Drop every picture. Then return, exactly, the lines from the beginning of the listing below through the one containing "this result are".

_ _ _ _ _ _ _

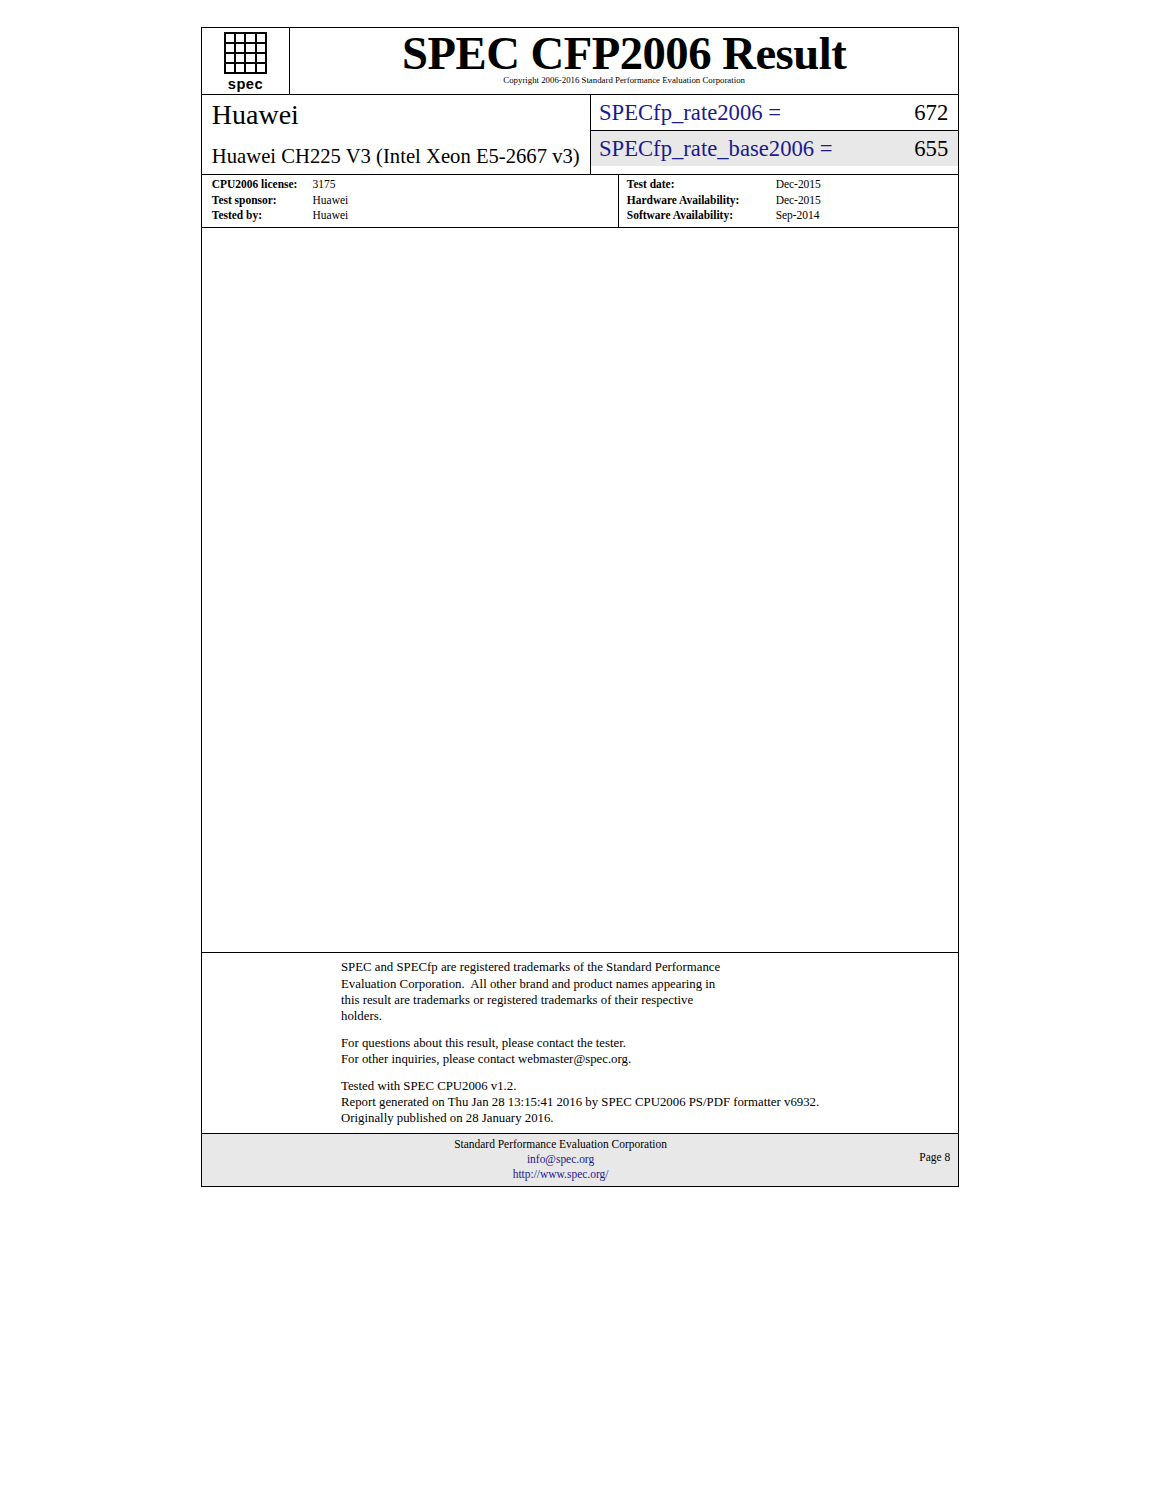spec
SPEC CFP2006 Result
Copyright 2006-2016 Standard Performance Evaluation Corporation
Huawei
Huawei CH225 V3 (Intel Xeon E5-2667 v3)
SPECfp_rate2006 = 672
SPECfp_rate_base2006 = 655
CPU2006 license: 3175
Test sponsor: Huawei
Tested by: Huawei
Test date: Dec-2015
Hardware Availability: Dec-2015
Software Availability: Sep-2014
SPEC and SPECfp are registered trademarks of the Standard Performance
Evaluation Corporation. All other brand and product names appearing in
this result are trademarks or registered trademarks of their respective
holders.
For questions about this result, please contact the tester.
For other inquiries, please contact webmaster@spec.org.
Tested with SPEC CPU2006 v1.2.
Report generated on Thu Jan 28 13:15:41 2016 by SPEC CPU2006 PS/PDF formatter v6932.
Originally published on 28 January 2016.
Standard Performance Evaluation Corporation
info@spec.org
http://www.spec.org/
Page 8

_ _ _ _ _ _ _

- _RESULT BELOW_
spec
SPEC CFP2006 Result
Copyright 2006-2016 Standard Performance Evaluation Corporation
Huawei
Huawei CH225 V3 (Intel Xeon E5-2667 v3)
SPECfp_rate2006 = 672
SPECfp_rate_base2006 = 655
CPU2006 license: 3175
Test sponsor: Huawei
Tested by: Huawei
Test date: Dec-2015
Hardware Availability: Dec-2015
Software Availability: Sep-2014
SPEC and SPECfp are registered trademarks of the Standard Performance
Evaluation Corporation. All other brand and product names appearing in
this result are trademarks or registered trademarks of their respective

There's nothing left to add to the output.